Problem statement: Return the data word for word. Pictures are to be omitted.

Supplied information:
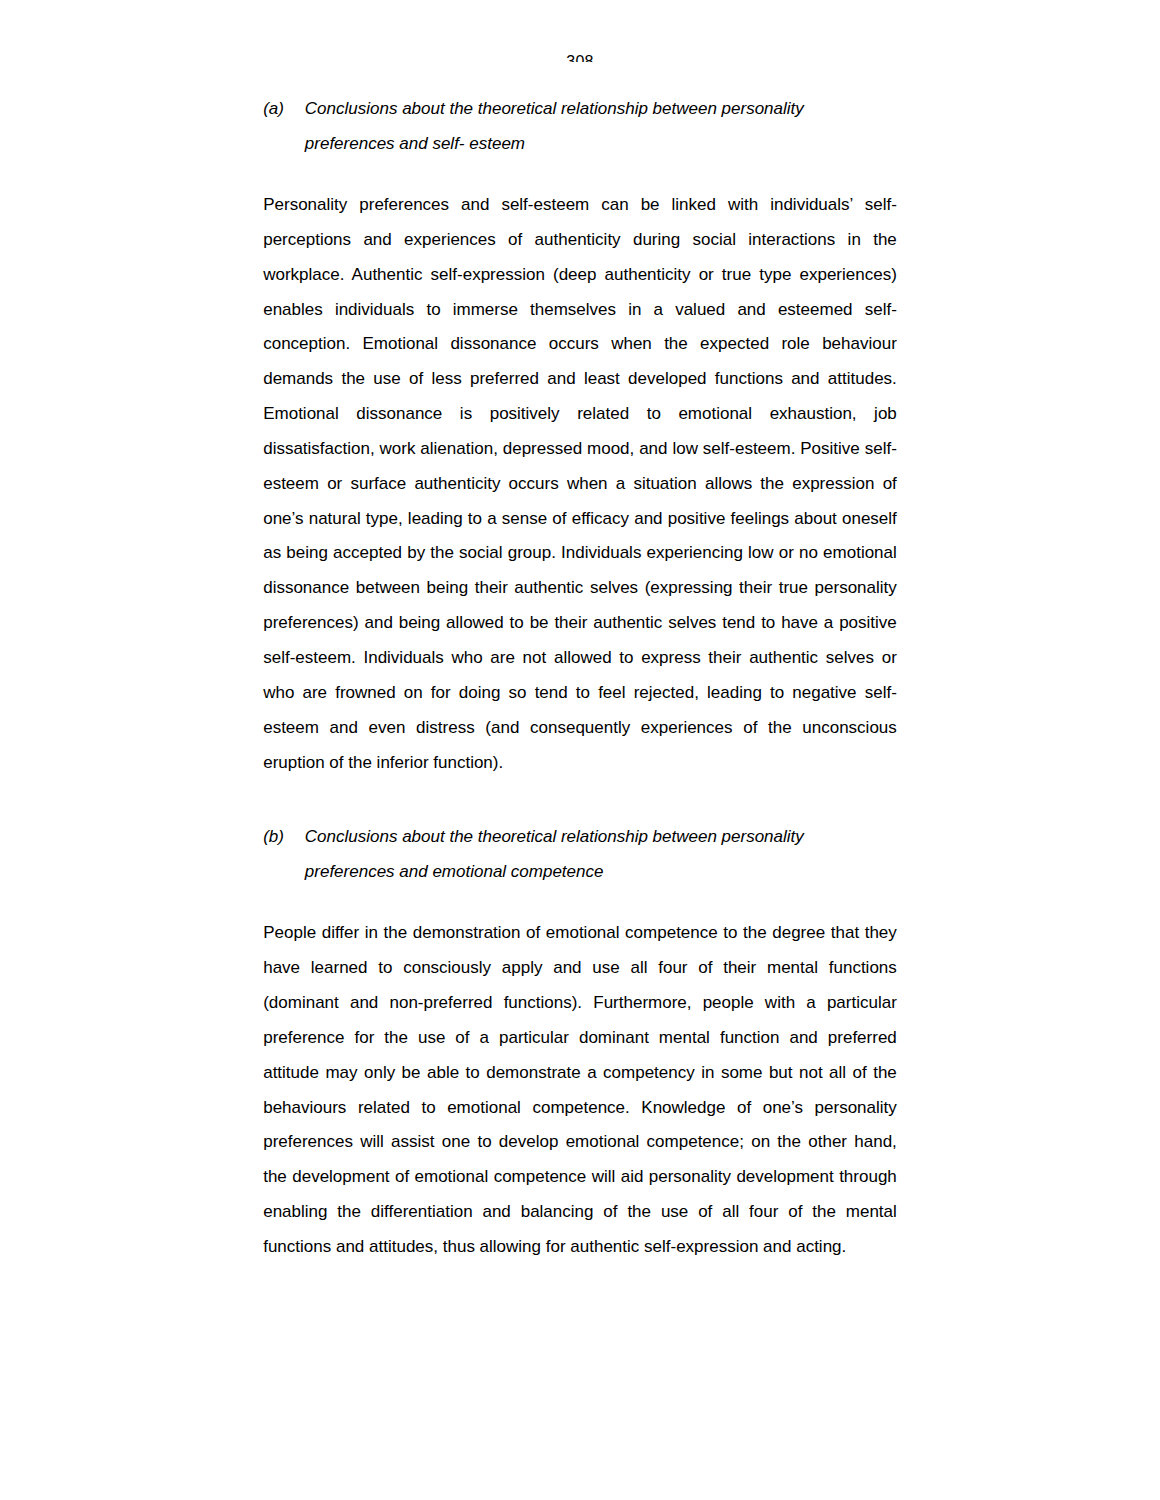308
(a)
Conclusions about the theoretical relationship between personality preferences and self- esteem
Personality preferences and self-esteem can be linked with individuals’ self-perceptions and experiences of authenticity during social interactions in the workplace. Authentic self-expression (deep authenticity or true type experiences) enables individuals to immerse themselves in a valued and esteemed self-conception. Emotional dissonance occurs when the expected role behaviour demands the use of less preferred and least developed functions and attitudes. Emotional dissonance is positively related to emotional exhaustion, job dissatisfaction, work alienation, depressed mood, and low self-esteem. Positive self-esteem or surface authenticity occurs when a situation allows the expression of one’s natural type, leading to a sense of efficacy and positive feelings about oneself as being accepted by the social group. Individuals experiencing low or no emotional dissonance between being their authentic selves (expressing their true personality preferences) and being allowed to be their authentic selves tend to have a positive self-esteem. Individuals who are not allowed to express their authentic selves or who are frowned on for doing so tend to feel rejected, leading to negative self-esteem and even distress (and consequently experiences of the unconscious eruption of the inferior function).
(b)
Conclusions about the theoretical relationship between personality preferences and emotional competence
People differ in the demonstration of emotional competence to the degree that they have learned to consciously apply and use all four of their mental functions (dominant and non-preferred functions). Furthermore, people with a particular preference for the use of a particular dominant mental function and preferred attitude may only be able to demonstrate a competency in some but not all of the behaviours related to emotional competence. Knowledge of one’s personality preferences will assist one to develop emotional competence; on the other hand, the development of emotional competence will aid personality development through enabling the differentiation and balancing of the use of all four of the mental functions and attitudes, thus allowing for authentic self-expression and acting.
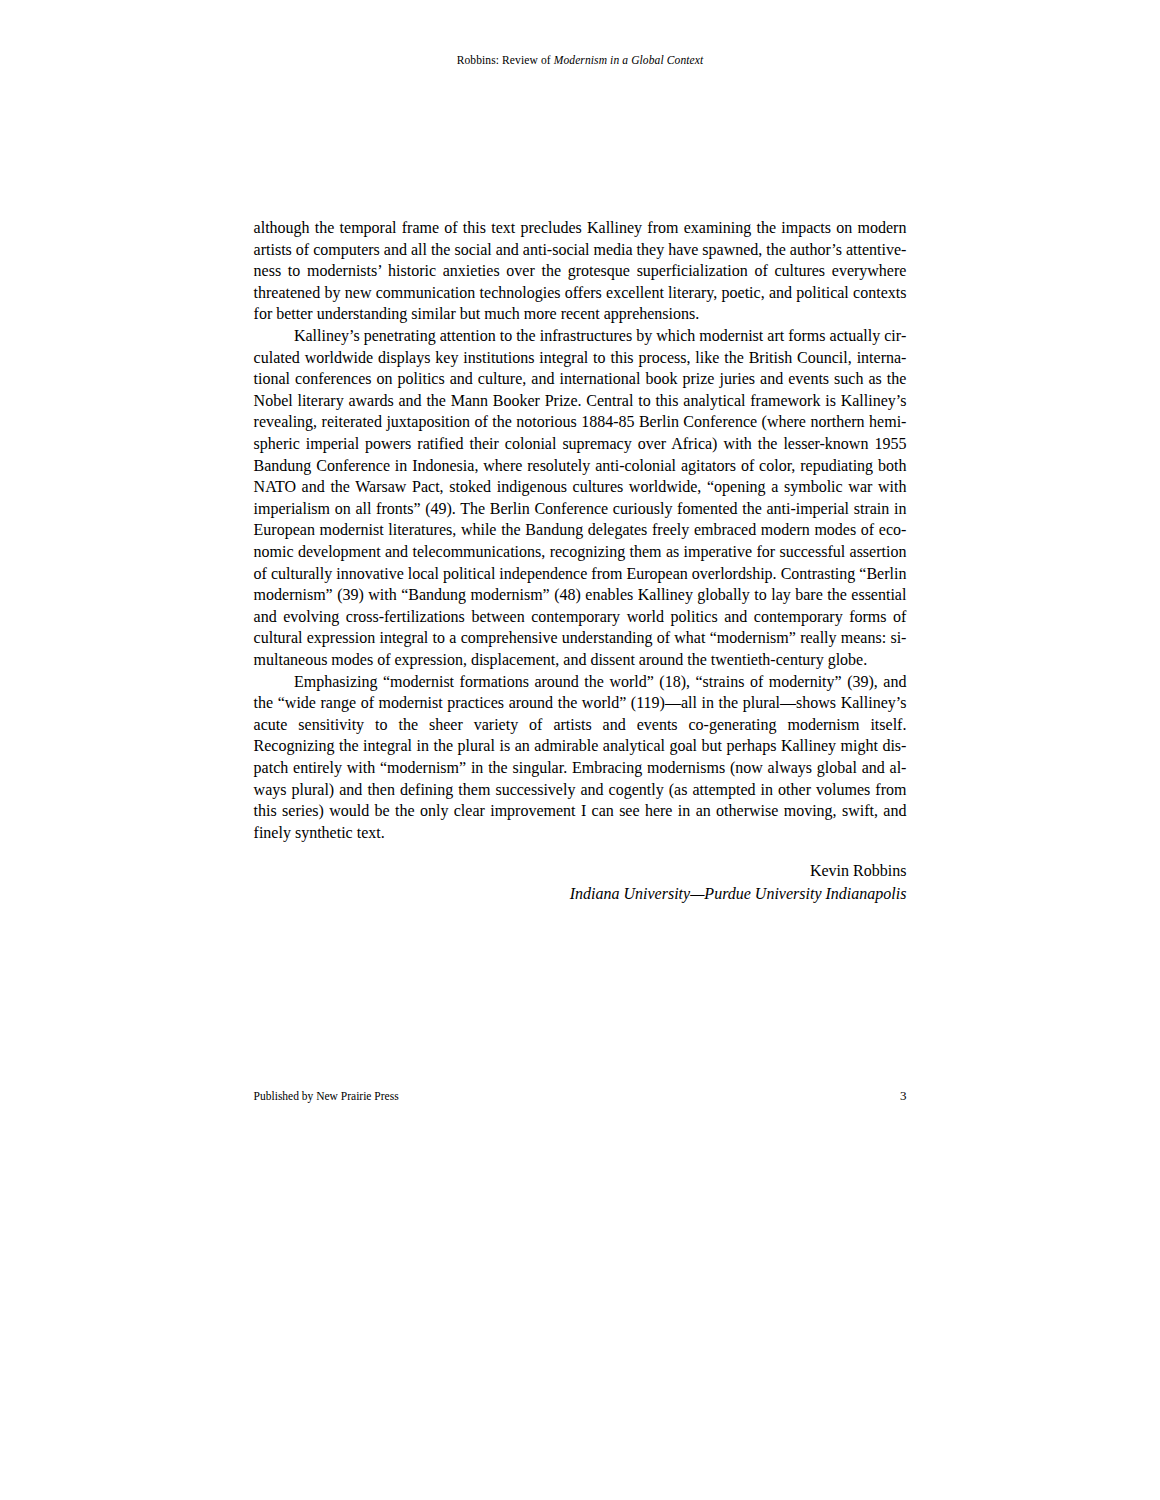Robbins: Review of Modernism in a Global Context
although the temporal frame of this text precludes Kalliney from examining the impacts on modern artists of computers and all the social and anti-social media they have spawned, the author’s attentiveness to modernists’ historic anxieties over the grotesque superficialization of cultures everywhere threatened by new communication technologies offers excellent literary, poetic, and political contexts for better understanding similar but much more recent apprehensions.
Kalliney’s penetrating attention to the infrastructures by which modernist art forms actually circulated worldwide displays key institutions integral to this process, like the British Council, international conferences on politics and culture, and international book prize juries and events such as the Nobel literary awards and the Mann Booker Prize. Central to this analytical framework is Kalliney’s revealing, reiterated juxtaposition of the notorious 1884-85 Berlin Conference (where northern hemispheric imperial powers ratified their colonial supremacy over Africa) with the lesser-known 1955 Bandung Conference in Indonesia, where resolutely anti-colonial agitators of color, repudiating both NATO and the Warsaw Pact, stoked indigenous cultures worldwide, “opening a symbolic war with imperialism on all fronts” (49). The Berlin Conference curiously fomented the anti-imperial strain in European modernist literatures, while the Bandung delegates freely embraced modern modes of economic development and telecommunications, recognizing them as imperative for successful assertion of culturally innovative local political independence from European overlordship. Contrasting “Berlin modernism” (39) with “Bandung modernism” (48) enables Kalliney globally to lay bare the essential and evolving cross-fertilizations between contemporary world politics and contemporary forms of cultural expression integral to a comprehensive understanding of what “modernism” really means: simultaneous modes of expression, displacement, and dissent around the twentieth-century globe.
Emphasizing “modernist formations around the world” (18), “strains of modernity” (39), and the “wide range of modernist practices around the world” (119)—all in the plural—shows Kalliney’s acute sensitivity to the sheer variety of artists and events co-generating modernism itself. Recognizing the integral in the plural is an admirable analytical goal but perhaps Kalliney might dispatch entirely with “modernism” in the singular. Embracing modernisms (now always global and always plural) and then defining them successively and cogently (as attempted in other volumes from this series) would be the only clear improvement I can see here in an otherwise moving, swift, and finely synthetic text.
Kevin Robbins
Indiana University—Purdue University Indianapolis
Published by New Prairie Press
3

Finished task:
308
(a)
Conclusions about the theoretical relationship between personality preferences and self- esteem
Personality preferences and self-esteem can be linked with individuals’ self-perceptions and experiences of authenticity during social interactions in the workplace. Authentic self-expression (deep authenticity or true type experiences) enables individuals to immerse themselves in a valued and esteemed self-conception. Emotional dissonance occurs when the expected role behaviour demands the use of less preferred and least developed functions and attitudes. Emotional dissonance is positively related to emotional exhaustion, job dissatisfaction, work alienation, depressed mood, and low self-esteem. Positive self-esteem or surface authenticity occurs when a situation allows the expression of one’s natural type, leading to a sense of efficacy and positive feelings about oneself as being accepted by the social group. Individuals experiencing low or no emotional dissonance between being their authentic selves (expressing their true personality preferences) and being allowed to be their authentic selves tend to have a positive self-esteem. Individuals who are not allowed to express their authentic selves or who are frowned on for doing so tend to feel rejected, leading to negative self-esteem and even distress (and consequently experiences of the unconscious eruption of the inferior function).
(b)
Conclusions about the theoretical relationship between personality preferences and emotional competence
People differ in the demonstration of emotional competence to the degree that they have learned to consciously apply and use all four of their mental functions (dominant and non-preferred functions). Furthermore, people with a particular preference for the use of a particular dominant mental function and preferred attitude may only be able to demonstrate a competency in some but not all of the behaviours related to emotional competence. Knowledge of one’s personality preferences will assist one to develop emotional competence; on the other hand, the development of emotional competence will aid personality development through enabling the differentiation and balancing of the use of all four of the mental functions and attitudes, thus allowing for authentic self-expression and acting.
Robbins: Review of Modernism in a Global Context
although the temporal frame of this text precludes Kalliney from examining the impacts on modern artists of computers and all the social and anti-social media they have spawned, the author’s attentiveness to modernists’ historic anxieties over the grotesque superficialization of cultures everywhere threatened by new communication technologies offers excellent literary, poetic, and political contexts for better understanding similar but much more recent apprehensions.
Kalliney’s penetrating attention to the infrastructures by which modernist art forms actually circulated worldwide displays key institutions integral to this process, like the British Council, international conferences on politics and culture, and international book prize juries and events such as the Nobel literary awards and the Mann Booker Prize. Central to this analytical framework is Kalliney’s revealing, reiterated juxtaposition of the notorious 1884-85 Berlin Conference (where northern hemispheric imperial powers ratified their colonial supremacy over Africa) with the lesser-known 1955 Bandung Conference in Indonesia, where resolutely anti-colonial agitators of color, repudiating both NATO and the Warsaw Pact, stoked indigenous cultures worldwide, “opening a symbolic war with imperialism on all fronts” (49). The Berlin Conference curiously fomented the anti-imperial strain in European modernist literatures, while the Bandung delegates freely embraced modern modes of economic development and telecommunications, recognizing them as imperative for successful assertion of culturally innovative local political independence from European overlordship. Contrasting “Berlin modernism” (39) with “Bandung modernism” (48) enables Kalliney globally to lay bare the essential and evolving cross-fertilizations between contemporary world politics and contemporary forms of cultural expression integral to a comprehensive understanding of what “modernism” really means: simultaneous modes of expression, displacement, and dissent around the twentieth-century globe.
Emphasizing “modernist formations around the world” (18), “strains of modernity” (39), and the “wide range of modernist practices around the world” (119)—all in the plural—shows Kalliney’s acute sensitivity to the sheer variety of artists and events co-generating modernism itself. Recognizing the integral in the plural is an admirable analytical goal but perhaps Kalliney might dispatch entirely with “modernism” in the singular. Embracing modernisms (now always global and always plural) and then defining them successively and cogently (as attempted in other volumes from this series) would be the only clear improvement I can see here in an otherwise moving, swift, and finely synthetic text.
Kevin Robbins
Indiana University—Purdue University Indianapolis
Published by New Prairie Press
3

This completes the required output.